Si Heráclito tenía ante él la visión de la inestable Jonia, la base experimental de éstos era el espectáculo de una Atenas febril y ebria de perpetuas transformaciones. Para ilustrar esta doctrina que hoy día tendríamos por una especie de bergsonismo, nada mejor se le pudo ocurrir a Platón que escoger, como tema del diálogo, los orígenes del lenguaje y la investigación del significado oculto de las palabras. ¿Puede haber algo más fluctuante, alado y rico en metamorfosis y sorpresas? Junto con Hermógenes, Sócrates busca las más inesperadas etimologías.
Calla Cratilo durante toda la primera parte del diálogo, pero cuando Sócrates demuestra que la raíz de la mayor parte de las palabras indica la fluidez de todas las cosas, Cratilo no puede por menos que mostrarse completamente de acuerdo. Al final del diálogo Sócrates demuestra que, si todo cambia a cada segundo y mientras se habla, ello nos lleva a una carrera desenfrenada entre el sujeto que corre y el objeto que corre aún más de prisa, en cuyo caso aparece imposible todo conocimiento.

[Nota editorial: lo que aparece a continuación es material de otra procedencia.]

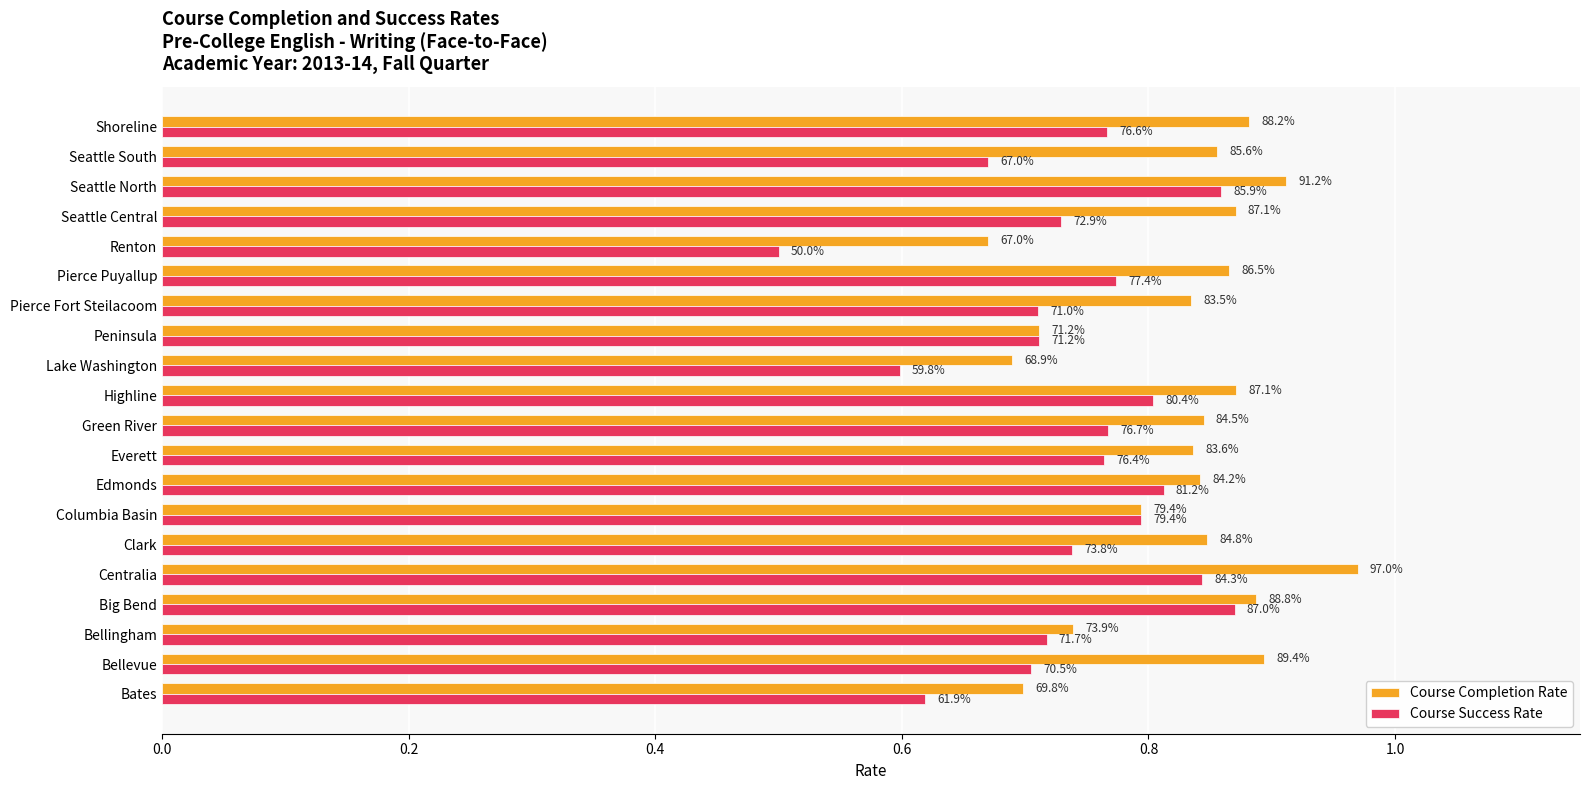

List the series in order of their overall mean, lowest first.

Course Success Rate, Course Completion Rate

En este punto Cratilo rehúsa seguir a Sócrates, duda y empieza ya a vislumbrarse la orientación de este futuro heraclitiano.
No obstante, se plantea la pregunta: ¿cómo podrá vivir tal ser? ¿Podrá amar, si sabe que la persona amada no es ya cual era en el momento de iniciarse el sentimiento? Parecidamente, carecerá en adelante de alegría y dolor; no podrá leer ni hablar, y no será más que un muñeco a merced de todos los vientos. Platón no llega a describirnos la descomposición interior de un ser semejante. ¿Acaso él mismo no experimentó la inclinación a seguir los pasos de su maestro Cratilo? No obstante, refugióse oportunamente en la firme base de las ideas.
De todos modos, y aun cuando equivocados, los heraclitianos le eran mucho más simpáticos que los sofistas, quienes, a pesar de estar muy próximos al gran efesio por su móvil relativismo, perseguían un fin muy concreto: se sentían atraídos por el poder y ponían al servicio de éste todo su arte de seducir y convencer con argumentos engañosos, lo cual comunicaba a su filosofía cierta impureza que repugnaba a Platón; Cratilo y los suyos, en cambio, aun cuando equivocados, eran auténticos filósofos.